O Centro Cultural Sesc Boulevard recebeu na noite de ontem (08) os artistas Armando Sobral (PA), Éder Oliveira (PA), Ernesto Bonato (SP) e Fábio Baroli (MG) para uma conversa com o público sobre retratos pictóricos. A ação abriu a programação do Projeto Retratos Contemporâneos, proposto por Éder Oliveira e viabilizado pelo Programa Rede Nacional Funarte de Artes Visuais 2015, do Ministério da Cultura. O encontro foi mediado pela curadora Marisa Mokarzel.

A roda de conversa nasceu de “uma vontade antiga de interagir com mais pintores e outras pessoas que retratam a figura humana”, contou Eder. Ele já conhecia há muito o trabalho dos artistas convidados e os usava como referência em seus estudos. 

 O compartilhamento de experiências é o objetivo central do projeto. “A troca em arte é rica e importante, não só entre os artistas”, ressaltou Fabio Baroli. O artista mineiro trabalha atualmente o retrato em um contexto maior, inserido dentro das cenas cotidianas pintadas por ele. Fora do formato tradicional, possui várias narrativas e situações dentro de um único quadro. 

 Fabio se diz um “colecionador de imagens” e usa a fotografia como apoio no processo, numa mistura de significados cujo objetivo é a pintura. A arte e o trabalho do artista. O processo é tão importante quanto o resultado final. “O trabalho que a gente faz em arte se torna meio que autobiográfico, retratar o outro também é retratar a si”, refletiu.

UMA FIGURA QUE SOBREVIVE 

 “Eu tenho uma preocupação muito forte em trazer temas da minha realidade para aquilo que eu represento”, contou Armando Sobral. O processo de realização do seu trabalho começa pelo desenho e se apoia muito na história da arte. 

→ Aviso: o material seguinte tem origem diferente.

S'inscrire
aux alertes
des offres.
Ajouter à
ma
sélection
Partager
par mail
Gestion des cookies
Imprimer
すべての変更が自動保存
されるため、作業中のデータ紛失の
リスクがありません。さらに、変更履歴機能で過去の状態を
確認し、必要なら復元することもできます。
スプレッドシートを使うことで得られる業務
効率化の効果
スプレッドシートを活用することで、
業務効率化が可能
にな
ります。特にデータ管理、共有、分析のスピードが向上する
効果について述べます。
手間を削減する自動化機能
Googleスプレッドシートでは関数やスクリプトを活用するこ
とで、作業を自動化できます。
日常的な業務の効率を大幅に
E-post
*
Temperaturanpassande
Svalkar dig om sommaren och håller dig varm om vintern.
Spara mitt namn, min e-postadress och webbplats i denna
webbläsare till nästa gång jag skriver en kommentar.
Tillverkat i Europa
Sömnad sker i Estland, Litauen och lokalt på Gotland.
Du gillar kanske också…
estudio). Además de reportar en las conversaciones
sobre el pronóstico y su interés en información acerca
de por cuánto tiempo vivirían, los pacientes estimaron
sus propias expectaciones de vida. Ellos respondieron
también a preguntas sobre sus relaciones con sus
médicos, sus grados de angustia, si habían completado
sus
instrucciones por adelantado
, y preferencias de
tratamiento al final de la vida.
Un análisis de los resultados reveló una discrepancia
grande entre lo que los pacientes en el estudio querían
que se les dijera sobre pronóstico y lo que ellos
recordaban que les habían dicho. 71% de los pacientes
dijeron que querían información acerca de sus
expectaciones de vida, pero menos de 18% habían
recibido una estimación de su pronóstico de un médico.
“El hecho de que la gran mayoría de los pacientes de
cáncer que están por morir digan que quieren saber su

 O retrato está ligado à memória. Tirar imagens da voracidade da cultura digital do século XXI e se debruçar sobre elas em uma pintura de cavalete “é até um certo anacronismo”, afirmou o artista. Com as pinceladas são depositadas camadas de significados. 

 Ernesto Bonato passou a se dedicar à pintura de retrato recentemente (2010). Ele afirmou que esse “é o campo de maior dificuldade, justamente pela curiosidade que nós seres humanos sempre tivemos pela nossa imagem”. 

 Se perceber e perceber aquilo que está perto de você. Bonato pinta modelos vivos e segundo ele, “a pintura de retrato é um olhar duplo, um olhar para dentro e outro para fora. O encontro com o modelo é propicio para esse tipo de vivencia”.

Um tempo que se alonga, condensa e acolhe a simultaneidade. “A pintura feita da observação direta é uma segmentação de vários momentos”, finalizou.
 

PROGRAMAÇÃO 

Durante a semana Praticas Abertas serão realizadas com os artistas convidados, além de visitas à ateliers de Belém.